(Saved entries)
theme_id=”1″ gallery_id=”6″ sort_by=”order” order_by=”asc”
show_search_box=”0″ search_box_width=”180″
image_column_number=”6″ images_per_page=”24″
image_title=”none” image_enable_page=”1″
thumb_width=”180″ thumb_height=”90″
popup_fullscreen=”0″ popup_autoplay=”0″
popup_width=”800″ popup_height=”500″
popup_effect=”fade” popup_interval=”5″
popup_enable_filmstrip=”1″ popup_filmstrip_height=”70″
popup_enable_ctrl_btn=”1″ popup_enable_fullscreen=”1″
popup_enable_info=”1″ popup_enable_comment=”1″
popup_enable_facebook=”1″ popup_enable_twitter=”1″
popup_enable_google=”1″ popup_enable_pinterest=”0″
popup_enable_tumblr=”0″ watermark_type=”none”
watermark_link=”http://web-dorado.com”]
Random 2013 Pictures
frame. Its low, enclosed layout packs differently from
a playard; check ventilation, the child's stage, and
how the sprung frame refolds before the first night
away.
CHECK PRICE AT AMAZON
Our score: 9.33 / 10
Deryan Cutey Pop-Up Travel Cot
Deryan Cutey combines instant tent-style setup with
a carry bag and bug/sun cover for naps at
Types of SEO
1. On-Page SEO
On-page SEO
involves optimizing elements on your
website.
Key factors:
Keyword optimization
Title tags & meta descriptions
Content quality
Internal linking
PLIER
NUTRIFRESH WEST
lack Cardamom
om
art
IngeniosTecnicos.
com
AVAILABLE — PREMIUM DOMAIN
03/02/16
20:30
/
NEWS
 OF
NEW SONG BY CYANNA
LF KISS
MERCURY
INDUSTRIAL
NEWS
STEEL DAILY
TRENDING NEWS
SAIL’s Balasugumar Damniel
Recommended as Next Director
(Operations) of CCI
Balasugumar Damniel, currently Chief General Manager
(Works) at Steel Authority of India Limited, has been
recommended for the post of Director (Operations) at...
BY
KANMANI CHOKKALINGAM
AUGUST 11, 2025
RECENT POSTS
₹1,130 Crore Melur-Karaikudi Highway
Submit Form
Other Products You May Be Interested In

* _Task to complete_: Write out every line of the records above, keeping each character, space, and line break unchanged.

* _Written answer_:
theme_id=”1″ gallery_id=”6″ sort_by=”order” order_by=”asc”
show_search_box=”0″ search_box_width=”180″
image_column_number=”6″ images_per_page=”24″
image_title=”none” image_enable_page=”1″
thumb_width=”180″ thumb_height=”90″
popup_fullscreen=”0″ popup_autoplay=”0″
popup_width=”800″ popup_height=”500″
popup_effect=”fade” popup_interval=”5″
popup_enable_filmstrip=”1″ popup_filmstrip_height=”70″
popup_enable_ctrl_btn=”1″ popup_enable_fullscreen=”1″
popup_enable_info=”1″ popup_enable_comment=”1″
popup_enable_facebook=”1″ popup_enable_twitter=”1″
popup_enable_google=”1″ popup_enable_pinterest=”0″
popup_enable_tumblr=”0″ watermark_type=”none”
watermark_link=”http://web-dorado.com”]
Random 2013 Pictures
frame. Its low, enclosed layout packs differently from
a playard; check ventilation, the child's stage, and
how the sprung frame refolds before the first night
away.
CHECK PRICE AT AMAZON
Our score: 9.33 / 10
Deryan Cutey Pop-Up Travel Cot
Deryan Cutey combines instant tent-style setup with
a carry bag and bug/sun cover for naps at
Types of SEO
1. On-Page SEO
On-page SEO
involves optimizing elements on your
website.
Key factors:
Keyword optimization
Title tags & meta descriptions
Content quality
Internal linking
PLIER
NUTRIFRESH WEST
lack Cardamom
om
art
IngeniosTecnicos.
com
AVAILABLE — PREMIUM DOMAIN
03/02/16
20:30
/
NEWS
 OF
NEW SONG BY CYANNA
LF KISS
MERCURY
INDUSTRIAL
NEWS
STEEL DAILY
TRENDING NEWS
SAIL’s Balasugumar Damniel
Recommended as Next Director
(Operations) of CCI
Balasugumar Damniel, currently Chief General Manager
(Works) at Steel Authority of India Limited, has been
recommended for the post of Director (Operations) at...
BY
KANMANI CHOKKALINGAM
AUGUST 11, 2025
RECENT POSTS
₹1,130 Crore Melur-Karaikudi Highway
Submit Form
Other Products You May Be Interested In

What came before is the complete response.